I only get around to making Cinnamon Rolls once or twice a year. Even with my regular recipe that allows me to refrigerate them overnight and just pop them in the oven the next morning, it still requires a bit of planning. Our weekend mornings are usually a little more spontaneous (ok, lazy) than that. So, when a friend with two little boys said she could get this version of cinnamon rolls on the table in under an hour I knew I had to give them a try. They were perfect for our household as David is a huge cinnamon roll fan and me ( I bet you didn't know this) a fan of scones. They were like a cross between the two, a perfect compromise. I got so excited by the idea that I actually tried to make them again using the dough from a scone recipe. Ummm, well not such a good idea, it turns out that scone dough doesn't roll up all that well. I am still thinking about the idea though and will continue on with my search for a Cinnamon Roll Scone.

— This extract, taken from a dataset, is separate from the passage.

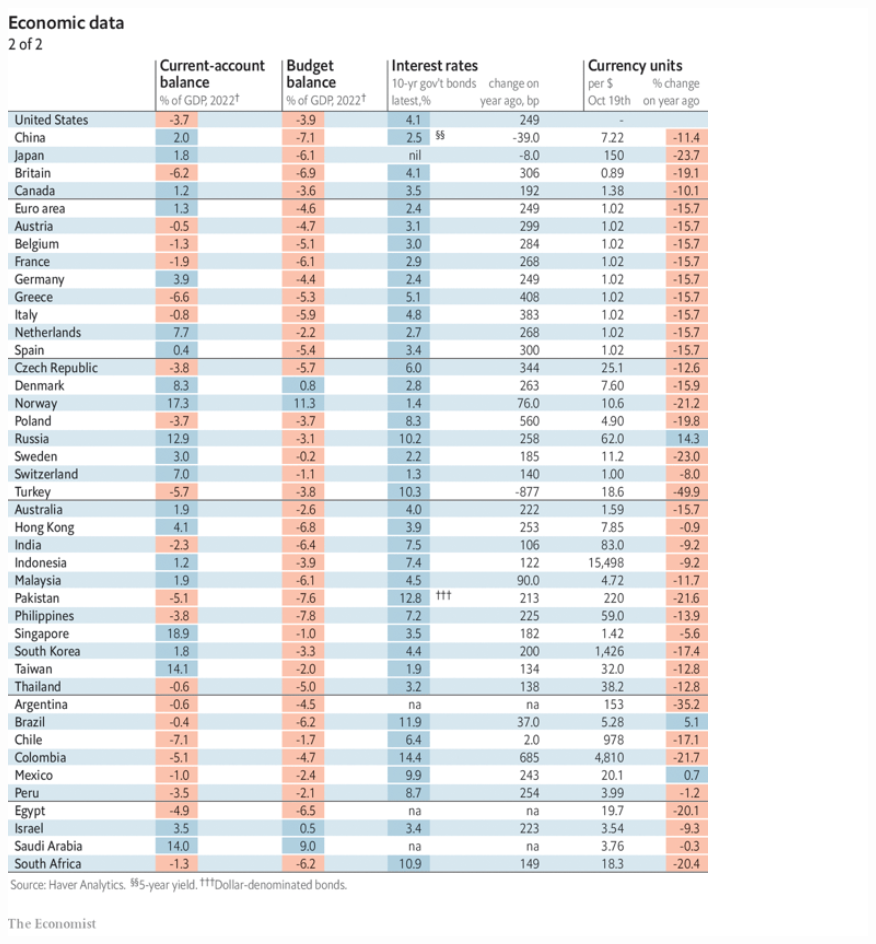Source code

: ![](./images/_economic-and-financial-indicators_2022_10_20_economic-data-commodities-and-markets-2.png)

On a side note...I have been doing some spring cleaning around here (no, my house is still a mess). The last few posts have been sitting around gathering dust in the draft post area for a while. I have been cleaning them out to make was for new spring posts (with real light). I have been working little by little for over a month on a recipe index and welcome page. Who knew it took so long to create links to nearly 200 recipe pages! This place is always a work in process, but this one has been a little more than blowing the dust off. This is the last of the old posts, so sometime tomorrow I am going to make the site private for a bit to do a little re-construction project. I'm hoping to get everything back up on Friday with a great recipe to make use of all those strawberries you have stocked up on. See you soon!
Cinnamon Swirl Biscuits
from Cook's Illustrated
2 cups unbleached all-purpose flour
2 teaspoons granulated sugar
2 teaspoons baking powder
1/2 teaspoon table salt
1 1/2 cups heavy cream
2 tablespoons dark brown sugar
2 teaspoons ground cinnamon
1 tablespoon unsalted butter , melted
1 tablespoon egg white
1/2 cup confectioners' sugar
dash vanilla extract
Adjust oven rack to upper-middle position and heat oven to 425 degrees.
Stir together brown sugar and cinnamon in small bowl; set aside.
Whisk together flour, sugar, baking powder, and salt in medium bowl. Add 1 1/4 cups cream and stir with wooden spoon until dough forms, about 30 seconds. Transfer dough from bowl to counter top, leaving all dry, floury bits behind in bowl. In 1 tablespoon increments, add up to 1/4 cup cream to dry bits in bowl, mixing with wooden spoon after each addition, until moistened. Add these moistened bits to rest of dough and knead by hand just until smooth, about 30 seconds. Roll dough into 9- by 12-inch rectangle, about 3/8 inch thick.
Brush surface of dough rectangle with melted butter and sprinkle evenly with brown sugar mixture. Following illustrations below, roll, cut into 8 rounds, flatten, and arrange biscuits in ungreased 10-inch pie plate; bake until golden brown, about 25 minutes.
While biscuits are baking, whisk together egg white, confectioners’ sugar, and vanilla in small bowl until smooth and glossy, about 1 minute. Spread icing over hot biscuits.